Crystal Munoz has spent the past 12 years in prison as a result of a conviction for having played a small role in a marijuana smuggling ring. During this time, she has mentored people working to better their lives, volunteered with a hospice program, and demonstrated an extraordinary commitment to rehabilitation. The Texas A&M Criminal Defense Clinic, the Clemency for All Non-Violent Drug Offenders Foundation, Dan Schneider, Matt Whitaker, Adam Brandon, Kevin Roberts, Brett Tolman, John Hostettler and Alice Johnson are among the many who support this grant of clemency.

Judith Negron is a 48-year-old wife and mother who was sentenced to 35 years in prison for her role as a minority-owner of a healthcare company engaged in a scheme to defraud the Federal Government. Negron has served eight years of her sentence and has spent this time working to improve her life and the lives of her fellow inmates. Her prison warden and her counsellor have written letters in support of clemency.
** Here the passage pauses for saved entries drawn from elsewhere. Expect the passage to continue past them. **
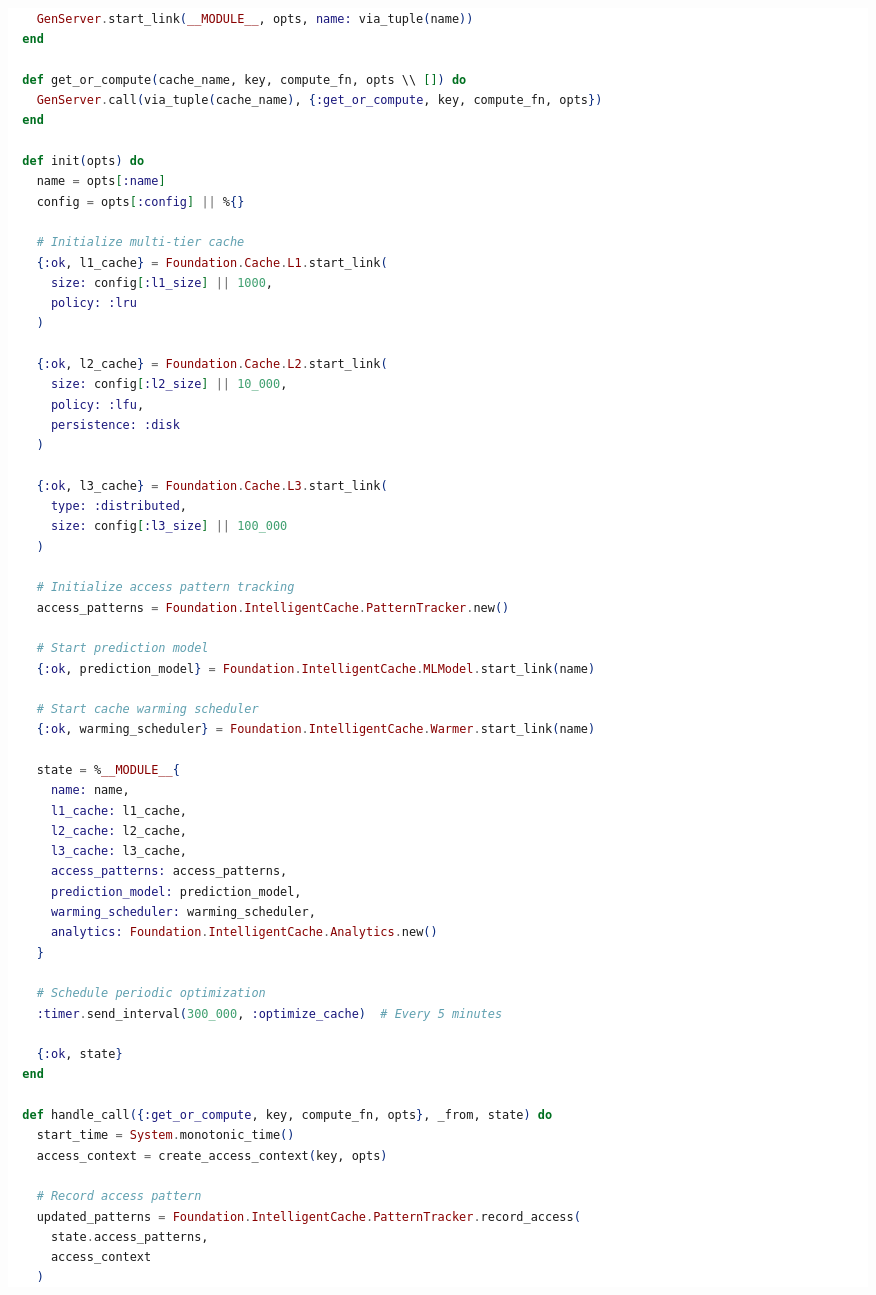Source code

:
 ```elixir
    GenServer.start_link(__MODULE__, opts, name: via_tuple(name))
  end

  def get_or_compute(cache_name, key, compute_fn, opts \\ []) do
    GenServer.call(via_tuple(cache_name), {:get_or_compute, key, compute_fn, opts})
  end

  def init(opts) do
    name = opts[:name]
    config = opts[:config] || %{}
    
    # Initialize multi-tier cache
    {:ok, l1_cache} = Foundation.Cache.L1.start_link(
      size: config[:l1_size] || 1000,
      policy: :lru
    )
    
    {:ok, l2_cache} = Foundation.Cache.L2.start_link(
      size: config[:l2_size] || 10_000,
      policy: :lfu,
      persistence: :disk
    )
    
    {:ok, l3_cache} = Foundation.Cache.L3.start_link(
      type: :distributed,
      size: config[:l3_size] || 100_000
    )
    
    # Initialize access pattern tracking
    access_patterns = Foundation.IntelligentCache.PatternTracker.new()
    
    # Start prediction model
    {:ok, prediction_model} = Foundation.IntelligentCache.MLModel.start_link(name)
    
    # Start cache warming scheduler
    {:ok, warming_scheduler} = Foundation.IntelligentCache.Warmer.start_link(name)
    
    state = %__MODULE__{
      name: name,
      l1_cache: l1_cache,
      l2_cache: l2_cache,
      l3_cache: l3_cache,
      access_patterns: access_patterns,
      prediction_model: prediction_model,
      warming_scheduler: warming_scheduler,
      analytics: Foundation.IntelligentCache.Analytics.new()
    }
    
    # Schedule periodic optimization
    :timer.send_interval(300_000, :optimize_cache)  # Every 5 minutes
    
    {:ok, state}
  end

  def handle_call({:get_or_compute, key, compute_fn, opts}, _from, state) do
    start_time = System.monotonic_time()
    access_context = create_access_context(key, opts)
    
    # Record access pattern
    updated_patterns = Foundation.IntelligentCache.PatternTracker.record_access(
      state.access_patterns, 
      access_context
    )
```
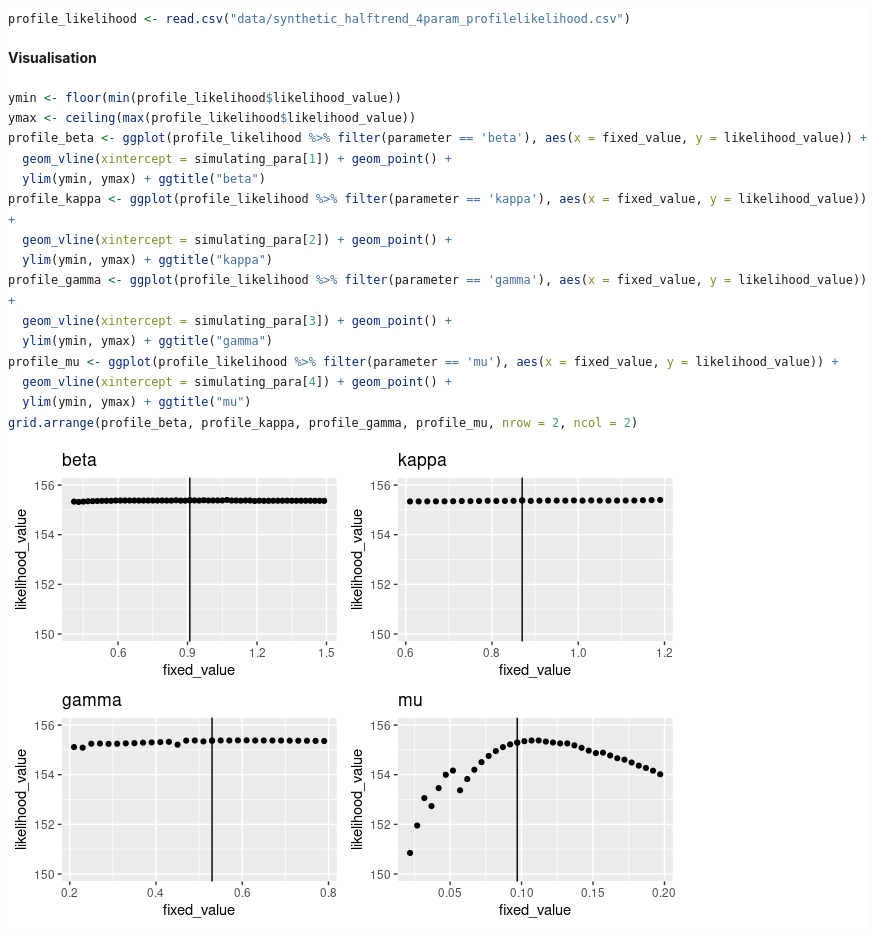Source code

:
 ``` r
profile_likelihood <- read.csv("data/synthetic_halftrend_4param_profilelikelihood.csv")
```

#### Visualisation

``` r
ymin <- floor(min(profile_likelihood$likelihood_value))
ymax <- ceiling(max(profile_likelihood$likelihood_value))
profile_beta <- ggplot(profile_likelihood %>% filter(parameter == 'beta'), aes(x = fixed_value, y = likelihood_value)) +
  geom_vline(xintercept = simulating_para[1]) + geom_point() +
  ylim(ymin, ymax) + ggtitle("beta")
profile_kappa <- ggplot(profile_likelihood %>% filter(parameter == 'kappa'), aes(x = fixed_value, y = likelihood_value)) +
  geom_vline(xintercept = simulating_para[2]) + geom_point() +
  ylim(ymin, ymax) + ggtitle("kappa")
profile_gamma <- ggplot(profile_likelihood %>% filter(parameter == 'gamma'), aes(x = fixed_value, y = likelihood_value)) +
  geom_vline(xintercept = simulating_para[3]) + geom_point() +
  ylim(ymin, ymax) + ggtitle("gamma")
profile_mu <- ggplot(profile_likelihood %>% filter(parameter == 'mu'), aes(x = fixed_value, y = likelihood_value)) +
  geom_vline(xintercept = simulating_para[4]) + geom_point() +
  ylim(ymin, ymax) + ggtitle("mu")
grid.arrange(profile_beta, profile_kappa, profile_gamma, profile_mu, nrow = 2, ncol = 2)
```

![](SEIRD_optimisation_files/figure-gfm/plot-profile2-1.png)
According to her warden, Negron “has always shown herself to be a model inmate who works extremely well with others and has established a good working relationship with staff and inmates.” This grant of clemency is supported by the Clemency for All Non-Violent Drug Offenders Foundation, Dan Schneider, Matt Whitaker, Adam Brandon, Kevin Roberts, Brett Tolman, John Hostettler, and Alice Johnson, among others.